I think they want a Obama like historic speech from a young governer in upcoming GOP convention to revamp the party among young voters. The party's image is severly damaged by 12 years of Sr./Jr. Bush administration, it has become a broker for energy sector. The old corrupt politicians and lobbyist must go. Obama's change message is really kicking in young and independent voters despite of all the negative attacks he has withstood in last 8 weeks.

I Can’t Like Bobby Jindal
Why can’t I like Bobby Jindal?

After all, the Louisiana governor, whose ethnic background I share, seems to be going places. At the grand old age of thirty-six, he’s on the shortlist for being chosen as John McCain’s running mate. (Talk about an age gap!) He made history as the first Indian-American governor earlier this year (the second Asian-American governor ever on the mainland), and became a Congressman at the age of thirty-three.

Jindal is a wunderkind. By the time he was twenty-five, he was the secretary of the Department of Health and Hospitals for the state of Louisiana, an astonishing achievement. He’s a graduate of Brown and a Rhodes Scholar.

So, in spite of all his accomplishments, why don’t I care more for him?

The answer has to do with Jindal’s obnoxious views. Jindal has embraced a really conservative version of Christianity, which he converted to as a teenager. He launched his first, failed gubernatorial bid in 2003 while standing besides Louisiana Christian Coalition leader Billy McCormack. One of his radio ads in that campaign asked, “What’s so wrong with the Ten Commandments?” He has stated that he is “100 percent against abortion, no exceptions.” He has supported the teaching of intelligent design and opposed stem-cell research. He is backing as governor a statehouse bill, with the Orwellian title of the Louisiana Science Education Act, to allow intelligent design in schools, as Clancy DuBos, the editor of the Gambit Weekly in New Orleans, informs me.

His ultra-conservative outlook is not limited to faith-related issues. He is adamantly pro-gun, for instance, and favors a constitutional amendment to ban flag-burning.

“Anti-abortion, pro-gun, anti-secular, pro-war, anti-science . . . the list is endless,” wrote Professor Vijay Prashad for the Progressive Media Project when Jindal was sworn in as governor a few months ago. “Jindal is not only at the extreme end of the Republican spectrum, but he continues to be a loyal soldier in the Bush army.”
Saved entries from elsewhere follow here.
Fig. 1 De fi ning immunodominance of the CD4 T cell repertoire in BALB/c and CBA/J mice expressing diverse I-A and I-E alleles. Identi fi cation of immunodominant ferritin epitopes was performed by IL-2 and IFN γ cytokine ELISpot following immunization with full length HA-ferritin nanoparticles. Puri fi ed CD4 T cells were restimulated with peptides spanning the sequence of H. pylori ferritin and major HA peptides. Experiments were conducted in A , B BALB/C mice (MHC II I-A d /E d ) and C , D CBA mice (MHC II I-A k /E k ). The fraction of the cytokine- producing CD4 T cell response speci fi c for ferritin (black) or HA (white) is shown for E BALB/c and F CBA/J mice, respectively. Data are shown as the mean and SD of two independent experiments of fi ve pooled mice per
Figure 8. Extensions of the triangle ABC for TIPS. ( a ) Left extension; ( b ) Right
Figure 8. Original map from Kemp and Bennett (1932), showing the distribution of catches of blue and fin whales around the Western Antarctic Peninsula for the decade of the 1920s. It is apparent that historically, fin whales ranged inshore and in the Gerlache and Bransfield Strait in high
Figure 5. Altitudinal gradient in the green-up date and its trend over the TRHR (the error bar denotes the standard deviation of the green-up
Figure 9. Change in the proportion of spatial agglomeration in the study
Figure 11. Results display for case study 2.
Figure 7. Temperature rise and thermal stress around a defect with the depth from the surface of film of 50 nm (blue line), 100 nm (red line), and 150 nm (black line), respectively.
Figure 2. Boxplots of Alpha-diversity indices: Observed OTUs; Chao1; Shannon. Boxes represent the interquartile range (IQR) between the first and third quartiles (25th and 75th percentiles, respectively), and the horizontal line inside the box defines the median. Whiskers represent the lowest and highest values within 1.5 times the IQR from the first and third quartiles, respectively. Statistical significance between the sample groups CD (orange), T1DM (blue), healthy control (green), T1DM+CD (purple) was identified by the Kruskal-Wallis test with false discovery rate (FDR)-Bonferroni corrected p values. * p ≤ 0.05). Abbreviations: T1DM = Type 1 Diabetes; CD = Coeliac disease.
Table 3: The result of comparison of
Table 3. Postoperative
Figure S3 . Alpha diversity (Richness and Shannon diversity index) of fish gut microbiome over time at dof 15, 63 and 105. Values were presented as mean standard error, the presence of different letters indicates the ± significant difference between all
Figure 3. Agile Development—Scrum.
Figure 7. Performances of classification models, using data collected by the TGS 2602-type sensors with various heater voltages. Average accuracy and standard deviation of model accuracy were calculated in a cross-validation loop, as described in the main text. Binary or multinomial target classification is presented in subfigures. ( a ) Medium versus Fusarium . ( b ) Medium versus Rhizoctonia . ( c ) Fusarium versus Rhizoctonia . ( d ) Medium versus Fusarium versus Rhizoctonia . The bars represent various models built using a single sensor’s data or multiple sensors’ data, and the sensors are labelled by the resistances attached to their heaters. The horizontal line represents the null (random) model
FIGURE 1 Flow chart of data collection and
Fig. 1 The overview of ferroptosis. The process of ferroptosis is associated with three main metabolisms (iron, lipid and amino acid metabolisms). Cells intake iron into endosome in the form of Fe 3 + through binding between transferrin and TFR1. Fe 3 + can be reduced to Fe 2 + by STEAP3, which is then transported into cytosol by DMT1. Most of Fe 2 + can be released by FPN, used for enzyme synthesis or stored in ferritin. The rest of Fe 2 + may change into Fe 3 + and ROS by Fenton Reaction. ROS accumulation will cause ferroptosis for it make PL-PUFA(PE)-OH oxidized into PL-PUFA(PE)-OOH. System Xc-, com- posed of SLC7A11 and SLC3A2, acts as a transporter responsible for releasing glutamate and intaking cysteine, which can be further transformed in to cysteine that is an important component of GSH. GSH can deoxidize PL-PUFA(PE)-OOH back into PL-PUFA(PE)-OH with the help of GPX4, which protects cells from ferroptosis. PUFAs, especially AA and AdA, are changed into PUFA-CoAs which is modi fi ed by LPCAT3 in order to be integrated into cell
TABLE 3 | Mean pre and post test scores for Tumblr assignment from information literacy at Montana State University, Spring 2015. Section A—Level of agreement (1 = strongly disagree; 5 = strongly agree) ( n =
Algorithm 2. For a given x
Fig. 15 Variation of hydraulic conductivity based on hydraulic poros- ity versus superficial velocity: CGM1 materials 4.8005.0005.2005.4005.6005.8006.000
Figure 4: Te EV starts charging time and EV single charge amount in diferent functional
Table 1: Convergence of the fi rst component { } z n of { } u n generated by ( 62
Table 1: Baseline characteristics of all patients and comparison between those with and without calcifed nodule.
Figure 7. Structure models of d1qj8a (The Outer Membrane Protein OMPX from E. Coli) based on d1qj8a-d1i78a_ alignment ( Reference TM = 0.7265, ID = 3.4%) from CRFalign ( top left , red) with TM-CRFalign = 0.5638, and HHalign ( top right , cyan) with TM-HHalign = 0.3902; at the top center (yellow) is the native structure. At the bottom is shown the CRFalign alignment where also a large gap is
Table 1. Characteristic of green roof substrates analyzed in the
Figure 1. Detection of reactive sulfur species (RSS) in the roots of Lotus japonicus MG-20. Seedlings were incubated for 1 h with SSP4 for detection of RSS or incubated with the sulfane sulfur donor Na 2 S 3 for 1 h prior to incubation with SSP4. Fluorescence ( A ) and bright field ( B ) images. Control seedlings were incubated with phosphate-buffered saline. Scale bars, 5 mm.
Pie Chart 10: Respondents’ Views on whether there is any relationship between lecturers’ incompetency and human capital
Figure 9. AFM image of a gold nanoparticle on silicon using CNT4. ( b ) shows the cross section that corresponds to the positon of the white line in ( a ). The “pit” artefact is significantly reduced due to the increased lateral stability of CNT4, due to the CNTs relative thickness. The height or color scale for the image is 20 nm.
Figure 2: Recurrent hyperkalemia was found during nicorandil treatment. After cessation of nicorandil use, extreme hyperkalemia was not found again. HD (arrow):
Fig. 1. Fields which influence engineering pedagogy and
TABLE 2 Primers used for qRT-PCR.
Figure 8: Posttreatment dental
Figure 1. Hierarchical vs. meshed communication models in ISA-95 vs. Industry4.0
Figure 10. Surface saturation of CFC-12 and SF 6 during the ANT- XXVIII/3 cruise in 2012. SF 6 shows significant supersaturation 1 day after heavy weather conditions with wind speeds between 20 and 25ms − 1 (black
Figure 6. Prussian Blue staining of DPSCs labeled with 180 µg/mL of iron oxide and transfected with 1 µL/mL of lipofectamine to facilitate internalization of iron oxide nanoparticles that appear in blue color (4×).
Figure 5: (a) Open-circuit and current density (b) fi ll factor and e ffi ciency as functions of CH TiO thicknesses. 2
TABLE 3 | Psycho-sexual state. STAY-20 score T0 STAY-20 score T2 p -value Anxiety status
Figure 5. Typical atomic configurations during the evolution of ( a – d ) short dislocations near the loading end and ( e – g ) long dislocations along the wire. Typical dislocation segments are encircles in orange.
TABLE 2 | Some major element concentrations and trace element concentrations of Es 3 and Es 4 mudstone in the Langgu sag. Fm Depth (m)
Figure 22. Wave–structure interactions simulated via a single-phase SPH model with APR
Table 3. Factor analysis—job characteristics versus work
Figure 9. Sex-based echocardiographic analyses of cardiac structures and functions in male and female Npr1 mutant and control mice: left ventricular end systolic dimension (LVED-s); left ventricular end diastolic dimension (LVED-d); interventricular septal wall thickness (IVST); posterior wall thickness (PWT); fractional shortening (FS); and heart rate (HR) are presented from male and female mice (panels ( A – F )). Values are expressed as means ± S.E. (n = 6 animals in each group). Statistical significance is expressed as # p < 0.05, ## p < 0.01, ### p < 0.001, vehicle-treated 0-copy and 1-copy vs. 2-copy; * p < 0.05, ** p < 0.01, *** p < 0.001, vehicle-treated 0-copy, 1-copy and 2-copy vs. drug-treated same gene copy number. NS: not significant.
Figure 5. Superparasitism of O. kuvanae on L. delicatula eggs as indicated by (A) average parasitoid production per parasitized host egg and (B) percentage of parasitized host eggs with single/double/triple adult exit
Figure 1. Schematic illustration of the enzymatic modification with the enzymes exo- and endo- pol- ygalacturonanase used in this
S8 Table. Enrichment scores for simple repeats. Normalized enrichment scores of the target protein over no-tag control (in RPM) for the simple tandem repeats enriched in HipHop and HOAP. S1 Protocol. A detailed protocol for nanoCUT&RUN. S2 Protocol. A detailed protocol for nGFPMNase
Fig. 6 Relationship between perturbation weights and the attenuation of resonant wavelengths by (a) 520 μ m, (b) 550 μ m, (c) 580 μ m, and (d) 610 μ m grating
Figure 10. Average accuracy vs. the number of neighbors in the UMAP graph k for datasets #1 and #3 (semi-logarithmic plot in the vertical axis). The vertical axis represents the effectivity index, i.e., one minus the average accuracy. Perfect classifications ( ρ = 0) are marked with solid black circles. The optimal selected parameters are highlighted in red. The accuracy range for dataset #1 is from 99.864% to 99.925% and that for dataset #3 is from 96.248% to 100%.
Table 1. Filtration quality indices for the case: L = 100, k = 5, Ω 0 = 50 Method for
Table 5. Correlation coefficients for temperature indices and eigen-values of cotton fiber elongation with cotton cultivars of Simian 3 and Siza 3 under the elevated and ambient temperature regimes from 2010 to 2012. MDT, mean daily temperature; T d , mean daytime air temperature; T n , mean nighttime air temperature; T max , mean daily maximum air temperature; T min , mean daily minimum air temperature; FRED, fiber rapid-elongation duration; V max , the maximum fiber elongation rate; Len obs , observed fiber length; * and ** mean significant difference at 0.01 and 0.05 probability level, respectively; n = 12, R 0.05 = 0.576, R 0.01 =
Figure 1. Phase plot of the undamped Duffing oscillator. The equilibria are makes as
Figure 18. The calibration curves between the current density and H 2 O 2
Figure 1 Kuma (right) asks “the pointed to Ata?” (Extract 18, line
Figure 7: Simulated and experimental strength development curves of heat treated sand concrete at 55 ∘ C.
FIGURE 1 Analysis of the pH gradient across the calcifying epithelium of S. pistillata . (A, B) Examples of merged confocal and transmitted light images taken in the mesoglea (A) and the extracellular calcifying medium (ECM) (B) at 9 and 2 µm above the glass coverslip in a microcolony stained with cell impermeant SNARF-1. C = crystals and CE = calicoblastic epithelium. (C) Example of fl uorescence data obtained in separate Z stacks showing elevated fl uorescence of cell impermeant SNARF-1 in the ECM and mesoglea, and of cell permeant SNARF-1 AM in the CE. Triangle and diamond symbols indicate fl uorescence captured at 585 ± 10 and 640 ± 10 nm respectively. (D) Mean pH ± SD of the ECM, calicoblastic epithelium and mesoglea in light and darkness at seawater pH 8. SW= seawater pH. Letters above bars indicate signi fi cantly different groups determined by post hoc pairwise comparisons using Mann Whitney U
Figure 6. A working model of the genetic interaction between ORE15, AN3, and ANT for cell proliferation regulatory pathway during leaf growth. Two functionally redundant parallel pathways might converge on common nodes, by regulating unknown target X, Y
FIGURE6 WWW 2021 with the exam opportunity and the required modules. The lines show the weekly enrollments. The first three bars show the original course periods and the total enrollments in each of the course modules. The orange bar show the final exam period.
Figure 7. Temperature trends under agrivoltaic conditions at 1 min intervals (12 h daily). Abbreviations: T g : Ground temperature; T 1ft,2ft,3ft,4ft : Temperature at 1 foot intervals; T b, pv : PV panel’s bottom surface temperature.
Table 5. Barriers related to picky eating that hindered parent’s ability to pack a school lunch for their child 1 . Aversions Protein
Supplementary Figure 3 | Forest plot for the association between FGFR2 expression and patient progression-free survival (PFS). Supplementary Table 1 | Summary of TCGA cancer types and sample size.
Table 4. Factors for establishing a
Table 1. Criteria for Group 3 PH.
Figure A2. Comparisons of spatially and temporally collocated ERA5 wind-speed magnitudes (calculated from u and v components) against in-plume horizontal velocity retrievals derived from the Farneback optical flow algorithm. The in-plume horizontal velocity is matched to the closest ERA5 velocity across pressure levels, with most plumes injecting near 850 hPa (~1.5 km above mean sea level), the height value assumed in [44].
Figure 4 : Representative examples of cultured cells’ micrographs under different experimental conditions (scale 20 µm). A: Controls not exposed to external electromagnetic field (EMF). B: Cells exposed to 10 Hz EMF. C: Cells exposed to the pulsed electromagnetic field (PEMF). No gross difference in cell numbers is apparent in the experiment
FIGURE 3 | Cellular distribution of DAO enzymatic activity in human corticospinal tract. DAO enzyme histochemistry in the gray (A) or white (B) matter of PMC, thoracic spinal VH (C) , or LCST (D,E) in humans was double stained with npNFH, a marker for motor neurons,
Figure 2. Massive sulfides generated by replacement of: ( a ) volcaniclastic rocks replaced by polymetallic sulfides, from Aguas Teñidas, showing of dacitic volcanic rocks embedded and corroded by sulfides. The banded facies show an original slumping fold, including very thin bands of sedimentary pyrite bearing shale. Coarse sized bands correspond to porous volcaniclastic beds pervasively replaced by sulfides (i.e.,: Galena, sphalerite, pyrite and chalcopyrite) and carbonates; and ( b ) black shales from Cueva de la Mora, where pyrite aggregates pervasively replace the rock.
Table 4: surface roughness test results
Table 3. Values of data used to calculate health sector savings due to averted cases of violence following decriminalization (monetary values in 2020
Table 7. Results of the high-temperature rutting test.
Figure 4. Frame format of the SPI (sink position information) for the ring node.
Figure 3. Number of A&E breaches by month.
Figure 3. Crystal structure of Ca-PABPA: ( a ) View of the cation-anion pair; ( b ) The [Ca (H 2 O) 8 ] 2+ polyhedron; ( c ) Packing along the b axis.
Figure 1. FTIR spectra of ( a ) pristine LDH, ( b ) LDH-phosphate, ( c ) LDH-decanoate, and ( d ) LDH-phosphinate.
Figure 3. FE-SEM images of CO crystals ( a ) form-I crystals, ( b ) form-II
So extreme that, as Prashad points out, he stooped to using timeworn coded racist language to deride Jena protesters as “outside agitators.”

And Jindal has run away from his Indian heritage as a way to ingratiate himself with the majority. Shashi Tharoor, former U.N. undersecretary general, reveals that Jindal once mangled the pronunciation of his own brother’s name while accepting an award. As a Congressman, Jindal pointedly skipped a function organized by the Indian community to commemorate Diwali, the festival of lights, the biggest religious celebration among Hindus. (Not that this has stopped him from showing up at Indian-American fundraising events.)

“Indians beam proudly at another Indian-American success story to go along with Kalpana Chawla and Sunita Williams, Hargobind Khorana and Subramaniam Chandrasekhar, Kal Penn and Jhumpa Lahiri,” writes Tharoor. “But none of these Indian Americans expressed attitudes and beliefs so much at variance with the prevailing values of their community.”

I really wish I could be more fond of Jindal, especially since he is now in the running for the second-highest office in the land, a startling achievement for someone who is a member of a tiny ethnic minority and so young. But his ideology keeps coming in between.